For a year I couldn’t walk at all, and by the time my Ailments began to ease a little, I knew I would never be able to build bridges across rivers in the desert again, and that I couldn’t stray too far from a fridge with glucose in it. So I changed profession and became a teacher. I worked at a school and taught the children various useful things: English, handicrafts and geography. I always did my best to capture their attention fully, to have them remember important things not out of fear of a bad mark but out of genuine passion.

It gave me a lot of pleasure. Children have always attracted me more than adults, for I too am a little infantile. There’s nothing wrong with that. The main thing is that I’m aware of it. Children are soft and supple, open-minded and unpretentious. And they don’t engage in the sort of small talk in which every adult is able to gabble their life away. Unfortunately, the older they are, the more they succumb to the power of reason; they become citizens of Ulro, as Blake would have put it, and refuse to be led down the right path as easily and naturally any more. That’s why I only liked the smaller children. The older ones, over the age of ten, say, were even more loathsome than adults. At that age the children lost their individuality. I could see them ossifying as they inevitably entered adolescence, which gradually forced them to be hooked on being the same as others. In a few cases there was a bit of an inner struggle as they wrestled with this new state of being, but almost all of them ended up capitulating. I never made the effort to keep in touch with them after that – for it would be like having to witness the Fall, yet again. Usually I taught children up to this limit, at most until the fifth year.

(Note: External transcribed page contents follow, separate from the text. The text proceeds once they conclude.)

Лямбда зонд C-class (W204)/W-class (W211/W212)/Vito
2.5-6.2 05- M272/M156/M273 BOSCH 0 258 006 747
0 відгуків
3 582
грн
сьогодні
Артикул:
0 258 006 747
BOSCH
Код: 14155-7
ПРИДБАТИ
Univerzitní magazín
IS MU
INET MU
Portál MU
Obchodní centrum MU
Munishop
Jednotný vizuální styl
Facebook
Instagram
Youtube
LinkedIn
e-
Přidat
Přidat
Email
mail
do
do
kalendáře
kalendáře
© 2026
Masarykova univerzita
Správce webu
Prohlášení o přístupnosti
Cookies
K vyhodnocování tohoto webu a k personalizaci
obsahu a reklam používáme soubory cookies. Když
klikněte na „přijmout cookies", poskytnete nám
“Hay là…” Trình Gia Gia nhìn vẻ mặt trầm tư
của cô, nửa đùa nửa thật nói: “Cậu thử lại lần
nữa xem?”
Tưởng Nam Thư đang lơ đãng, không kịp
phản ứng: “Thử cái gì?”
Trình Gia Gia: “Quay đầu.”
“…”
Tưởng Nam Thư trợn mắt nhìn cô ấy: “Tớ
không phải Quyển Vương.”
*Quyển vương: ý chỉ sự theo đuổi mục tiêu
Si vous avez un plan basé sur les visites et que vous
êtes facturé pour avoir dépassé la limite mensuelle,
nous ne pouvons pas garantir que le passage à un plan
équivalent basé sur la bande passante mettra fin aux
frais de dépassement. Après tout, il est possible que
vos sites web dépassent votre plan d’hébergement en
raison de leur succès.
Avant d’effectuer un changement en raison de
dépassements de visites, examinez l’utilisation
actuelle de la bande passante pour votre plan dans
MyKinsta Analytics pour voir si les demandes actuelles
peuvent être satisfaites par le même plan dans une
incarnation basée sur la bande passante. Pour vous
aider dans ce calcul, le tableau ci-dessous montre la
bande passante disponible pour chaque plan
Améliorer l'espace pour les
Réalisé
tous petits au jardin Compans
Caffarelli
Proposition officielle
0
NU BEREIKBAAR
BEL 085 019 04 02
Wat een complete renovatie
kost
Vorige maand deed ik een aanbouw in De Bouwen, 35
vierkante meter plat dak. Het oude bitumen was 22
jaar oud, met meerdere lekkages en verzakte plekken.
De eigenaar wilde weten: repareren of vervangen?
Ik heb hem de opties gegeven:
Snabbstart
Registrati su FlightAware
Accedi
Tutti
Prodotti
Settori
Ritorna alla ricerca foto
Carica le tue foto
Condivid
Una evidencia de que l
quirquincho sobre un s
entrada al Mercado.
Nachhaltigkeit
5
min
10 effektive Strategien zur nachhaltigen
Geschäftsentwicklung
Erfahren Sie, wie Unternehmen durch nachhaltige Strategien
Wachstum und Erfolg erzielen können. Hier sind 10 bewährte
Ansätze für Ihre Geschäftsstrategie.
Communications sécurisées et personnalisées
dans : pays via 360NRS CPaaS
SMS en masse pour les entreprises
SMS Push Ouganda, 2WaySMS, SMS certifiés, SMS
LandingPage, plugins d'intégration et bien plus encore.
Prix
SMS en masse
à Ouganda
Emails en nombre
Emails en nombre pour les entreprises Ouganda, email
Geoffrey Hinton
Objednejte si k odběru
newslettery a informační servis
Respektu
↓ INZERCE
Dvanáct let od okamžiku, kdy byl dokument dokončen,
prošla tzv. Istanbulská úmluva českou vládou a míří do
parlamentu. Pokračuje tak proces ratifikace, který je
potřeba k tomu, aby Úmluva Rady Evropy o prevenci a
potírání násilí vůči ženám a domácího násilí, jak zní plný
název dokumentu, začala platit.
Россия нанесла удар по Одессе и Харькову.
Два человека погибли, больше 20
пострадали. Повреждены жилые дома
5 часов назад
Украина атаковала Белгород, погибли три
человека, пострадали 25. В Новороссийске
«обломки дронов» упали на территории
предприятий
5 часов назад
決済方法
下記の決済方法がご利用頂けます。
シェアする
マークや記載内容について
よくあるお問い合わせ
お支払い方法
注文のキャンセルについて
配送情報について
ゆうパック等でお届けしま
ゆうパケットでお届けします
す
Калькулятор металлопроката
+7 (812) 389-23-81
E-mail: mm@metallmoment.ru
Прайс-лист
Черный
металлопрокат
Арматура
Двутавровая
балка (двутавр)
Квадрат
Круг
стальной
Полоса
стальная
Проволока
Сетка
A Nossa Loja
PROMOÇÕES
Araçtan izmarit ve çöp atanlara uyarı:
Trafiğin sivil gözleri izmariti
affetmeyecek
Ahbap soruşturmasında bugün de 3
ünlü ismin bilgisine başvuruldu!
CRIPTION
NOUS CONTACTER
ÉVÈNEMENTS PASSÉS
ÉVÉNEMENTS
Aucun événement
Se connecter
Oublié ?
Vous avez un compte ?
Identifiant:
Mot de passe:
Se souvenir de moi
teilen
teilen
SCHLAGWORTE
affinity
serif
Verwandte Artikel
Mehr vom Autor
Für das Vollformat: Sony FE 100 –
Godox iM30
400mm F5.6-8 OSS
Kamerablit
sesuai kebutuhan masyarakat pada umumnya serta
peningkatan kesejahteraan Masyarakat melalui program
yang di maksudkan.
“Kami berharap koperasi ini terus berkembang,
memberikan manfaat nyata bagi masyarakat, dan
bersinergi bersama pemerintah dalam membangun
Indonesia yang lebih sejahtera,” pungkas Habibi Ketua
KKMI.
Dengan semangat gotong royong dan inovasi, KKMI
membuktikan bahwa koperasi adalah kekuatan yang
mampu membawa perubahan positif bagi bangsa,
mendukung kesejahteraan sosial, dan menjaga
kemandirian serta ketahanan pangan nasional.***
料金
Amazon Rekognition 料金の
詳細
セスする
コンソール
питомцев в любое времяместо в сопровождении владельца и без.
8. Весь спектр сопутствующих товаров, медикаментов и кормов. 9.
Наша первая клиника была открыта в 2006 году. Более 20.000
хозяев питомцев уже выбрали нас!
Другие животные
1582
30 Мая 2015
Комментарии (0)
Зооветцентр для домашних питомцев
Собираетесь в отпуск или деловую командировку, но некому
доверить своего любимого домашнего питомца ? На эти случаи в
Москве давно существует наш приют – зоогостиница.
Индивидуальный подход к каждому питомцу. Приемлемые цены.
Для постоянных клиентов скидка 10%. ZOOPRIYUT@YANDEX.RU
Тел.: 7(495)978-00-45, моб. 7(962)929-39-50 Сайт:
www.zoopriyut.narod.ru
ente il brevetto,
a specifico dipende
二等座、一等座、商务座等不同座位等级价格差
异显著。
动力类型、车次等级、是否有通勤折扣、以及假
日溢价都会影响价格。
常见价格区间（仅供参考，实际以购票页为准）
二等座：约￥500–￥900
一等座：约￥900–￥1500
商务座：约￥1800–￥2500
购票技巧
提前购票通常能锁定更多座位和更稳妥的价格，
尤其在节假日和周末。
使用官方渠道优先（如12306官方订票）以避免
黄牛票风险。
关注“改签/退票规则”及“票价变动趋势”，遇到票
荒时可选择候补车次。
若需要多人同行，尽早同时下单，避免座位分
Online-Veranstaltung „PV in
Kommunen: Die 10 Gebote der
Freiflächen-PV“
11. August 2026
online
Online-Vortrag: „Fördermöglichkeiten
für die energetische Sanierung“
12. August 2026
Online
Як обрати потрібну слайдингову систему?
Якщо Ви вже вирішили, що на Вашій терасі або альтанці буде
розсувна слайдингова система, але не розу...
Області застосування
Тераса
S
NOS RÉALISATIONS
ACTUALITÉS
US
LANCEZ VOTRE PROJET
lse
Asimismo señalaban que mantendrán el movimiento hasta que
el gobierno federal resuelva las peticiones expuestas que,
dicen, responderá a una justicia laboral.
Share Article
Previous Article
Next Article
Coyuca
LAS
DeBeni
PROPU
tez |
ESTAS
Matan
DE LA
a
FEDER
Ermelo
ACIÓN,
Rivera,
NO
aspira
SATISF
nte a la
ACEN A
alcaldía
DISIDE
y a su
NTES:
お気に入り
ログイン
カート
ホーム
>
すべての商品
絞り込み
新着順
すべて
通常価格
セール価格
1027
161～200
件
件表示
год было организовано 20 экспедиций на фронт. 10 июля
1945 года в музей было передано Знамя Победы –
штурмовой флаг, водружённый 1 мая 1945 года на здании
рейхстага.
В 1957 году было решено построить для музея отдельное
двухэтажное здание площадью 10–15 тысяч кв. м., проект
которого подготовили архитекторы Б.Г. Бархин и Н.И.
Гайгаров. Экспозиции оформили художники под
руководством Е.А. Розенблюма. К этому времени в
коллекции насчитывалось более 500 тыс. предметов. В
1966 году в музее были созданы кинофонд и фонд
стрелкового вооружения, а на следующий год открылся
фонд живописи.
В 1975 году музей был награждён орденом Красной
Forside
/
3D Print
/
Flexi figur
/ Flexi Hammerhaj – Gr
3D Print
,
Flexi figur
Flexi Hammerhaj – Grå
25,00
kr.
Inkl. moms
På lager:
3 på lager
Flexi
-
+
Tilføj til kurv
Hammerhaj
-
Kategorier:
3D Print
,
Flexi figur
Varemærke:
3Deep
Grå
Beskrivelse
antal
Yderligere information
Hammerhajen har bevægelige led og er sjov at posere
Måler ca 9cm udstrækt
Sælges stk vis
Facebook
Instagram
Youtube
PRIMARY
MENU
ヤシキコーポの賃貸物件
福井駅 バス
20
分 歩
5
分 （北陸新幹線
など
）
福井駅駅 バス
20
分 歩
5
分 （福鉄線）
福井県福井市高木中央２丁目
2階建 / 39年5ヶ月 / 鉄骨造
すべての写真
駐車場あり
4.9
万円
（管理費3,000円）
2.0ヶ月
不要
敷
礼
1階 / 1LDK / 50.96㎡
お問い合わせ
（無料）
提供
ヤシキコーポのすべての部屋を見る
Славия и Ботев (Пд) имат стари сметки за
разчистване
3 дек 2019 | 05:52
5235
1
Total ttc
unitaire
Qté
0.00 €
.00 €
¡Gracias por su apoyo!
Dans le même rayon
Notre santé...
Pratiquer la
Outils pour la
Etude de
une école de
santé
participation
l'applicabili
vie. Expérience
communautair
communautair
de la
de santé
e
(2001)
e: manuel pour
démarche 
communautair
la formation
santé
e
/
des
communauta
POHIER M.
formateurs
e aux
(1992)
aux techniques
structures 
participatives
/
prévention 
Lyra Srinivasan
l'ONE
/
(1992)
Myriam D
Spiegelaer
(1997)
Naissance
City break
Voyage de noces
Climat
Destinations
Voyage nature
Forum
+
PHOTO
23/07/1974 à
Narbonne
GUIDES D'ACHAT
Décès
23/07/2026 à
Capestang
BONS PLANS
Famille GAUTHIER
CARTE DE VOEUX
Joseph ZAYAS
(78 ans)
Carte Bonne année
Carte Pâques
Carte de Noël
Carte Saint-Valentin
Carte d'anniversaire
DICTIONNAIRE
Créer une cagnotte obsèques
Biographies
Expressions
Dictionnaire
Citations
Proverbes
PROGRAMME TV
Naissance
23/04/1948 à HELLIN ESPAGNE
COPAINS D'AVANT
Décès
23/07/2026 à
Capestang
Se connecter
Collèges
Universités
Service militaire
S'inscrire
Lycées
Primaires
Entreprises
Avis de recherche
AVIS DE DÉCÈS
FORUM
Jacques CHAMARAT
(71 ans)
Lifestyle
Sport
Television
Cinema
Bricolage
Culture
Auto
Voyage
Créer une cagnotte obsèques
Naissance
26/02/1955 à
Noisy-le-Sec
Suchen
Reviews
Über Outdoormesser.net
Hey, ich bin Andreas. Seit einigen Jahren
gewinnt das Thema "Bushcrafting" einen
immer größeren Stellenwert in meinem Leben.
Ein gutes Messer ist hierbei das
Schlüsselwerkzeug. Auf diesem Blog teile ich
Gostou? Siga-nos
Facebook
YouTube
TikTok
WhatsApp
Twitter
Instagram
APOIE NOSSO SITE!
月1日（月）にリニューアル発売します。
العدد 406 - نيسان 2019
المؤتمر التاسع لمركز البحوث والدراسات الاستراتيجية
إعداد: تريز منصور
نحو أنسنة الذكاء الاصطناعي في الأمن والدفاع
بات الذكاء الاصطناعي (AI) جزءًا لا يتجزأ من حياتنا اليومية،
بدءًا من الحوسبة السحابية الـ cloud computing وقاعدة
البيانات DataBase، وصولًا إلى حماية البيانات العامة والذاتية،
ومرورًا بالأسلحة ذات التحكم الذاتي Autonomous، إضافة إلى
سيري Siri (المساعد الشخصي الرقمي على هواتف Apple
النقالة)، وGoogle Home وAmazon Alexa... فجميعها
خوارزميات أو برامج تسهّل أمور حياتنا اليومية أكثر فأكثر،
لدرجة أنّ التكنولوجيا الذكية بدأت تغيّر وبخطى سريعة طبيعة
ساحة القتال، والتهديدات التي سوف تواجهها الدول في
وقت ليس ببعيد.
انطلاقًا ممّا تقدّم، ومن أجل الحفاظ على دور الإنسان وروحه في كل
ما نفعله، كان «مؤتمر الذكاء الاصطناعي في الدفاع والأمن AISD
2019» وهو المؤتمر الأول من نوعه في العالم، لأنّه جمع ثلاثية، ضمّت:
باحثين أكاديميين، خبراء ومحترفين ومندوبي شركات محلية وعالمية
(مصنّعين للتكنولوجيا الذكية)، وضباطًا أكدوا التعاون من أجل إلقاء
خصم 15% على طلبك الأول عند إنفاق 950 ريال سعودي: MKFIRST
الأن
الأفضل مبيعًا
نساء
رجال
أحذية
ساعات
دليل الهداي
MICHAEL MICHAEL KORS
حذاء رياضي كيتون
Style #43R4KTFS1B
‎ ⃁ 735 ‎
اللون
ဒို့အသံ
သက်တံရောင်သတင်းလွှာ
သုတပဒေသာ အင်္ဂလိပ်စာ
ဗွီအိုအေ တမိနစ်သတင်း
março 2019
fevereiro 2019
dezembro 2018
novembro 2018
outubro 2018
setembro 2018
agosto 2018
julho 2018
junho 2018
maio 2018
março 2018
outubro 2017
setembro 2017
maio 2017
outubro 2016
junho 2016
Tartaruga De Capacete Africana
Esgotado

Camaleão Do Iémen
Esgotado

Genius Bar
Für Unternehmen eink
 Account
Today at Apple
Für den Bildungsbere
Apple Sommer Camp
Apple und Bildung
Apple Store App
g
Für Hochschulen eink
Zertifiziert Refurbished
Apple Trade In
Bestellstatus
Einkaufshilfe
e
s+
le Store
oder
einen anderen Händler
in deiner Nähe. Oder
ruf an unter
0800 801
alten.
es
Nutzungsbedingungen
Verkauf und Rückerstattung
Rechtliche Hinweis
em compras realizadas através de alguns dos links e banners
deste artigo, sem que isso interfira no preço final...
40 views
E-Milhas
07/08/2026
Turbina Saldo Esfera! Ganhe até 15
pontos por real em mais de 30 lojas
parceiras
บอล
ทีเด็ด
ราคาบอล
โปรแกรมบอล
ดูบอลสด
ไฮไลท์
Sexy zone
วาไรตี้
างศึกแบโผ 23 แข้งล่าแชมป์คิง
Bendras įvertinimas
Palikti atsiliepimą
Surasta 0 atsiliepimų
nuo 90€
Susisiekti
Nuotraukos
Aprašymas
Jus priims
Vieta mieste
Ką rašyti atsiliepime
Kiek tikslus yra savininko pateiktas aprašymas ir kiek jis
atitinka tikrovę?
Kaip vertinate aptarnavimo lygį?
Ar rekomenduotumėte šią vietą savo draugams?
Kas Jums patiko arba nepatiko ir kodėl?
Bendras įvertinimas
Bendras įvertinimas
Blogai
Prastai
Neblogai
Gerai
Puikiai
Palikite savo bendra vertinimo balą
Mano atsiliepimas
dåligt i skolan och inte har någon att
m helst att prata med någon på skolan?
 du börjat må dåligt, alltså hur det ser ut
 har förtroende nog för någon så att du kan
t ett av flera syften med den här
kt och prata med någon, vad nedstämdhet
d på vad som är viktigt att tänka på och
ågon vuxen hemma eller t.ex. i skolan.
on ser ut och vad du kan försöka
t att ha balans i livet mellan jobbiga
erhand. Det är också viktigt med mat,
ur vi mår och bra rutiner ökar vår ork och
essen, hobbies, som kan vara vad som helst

Finally I was pensioned off. Far too early, in my opinion. It’s hard to understand why because I was a good teacher, with plenty of experience, and free of troubles, apart from my Ailments, but they only made their presence known from time to time. So I went to the education board, where I submitted the relevant certificates, references and applications to be allowed to go on teaching. Unfortunately, it didn’t work. I had run into a bad moment – a time of reforms, overhauling the system, changing the program, and rising unemployment.

Then I looked for work in another school, and then another, half-time and quarter-time, by the hour – I’d have taken a job by the minute if only they’d offered one, but wherever I went I could sense an army of other, younger people standing behind me, breathing down my neck, impatiently treading on my tail, even though it’s a thankless, badly paid profession.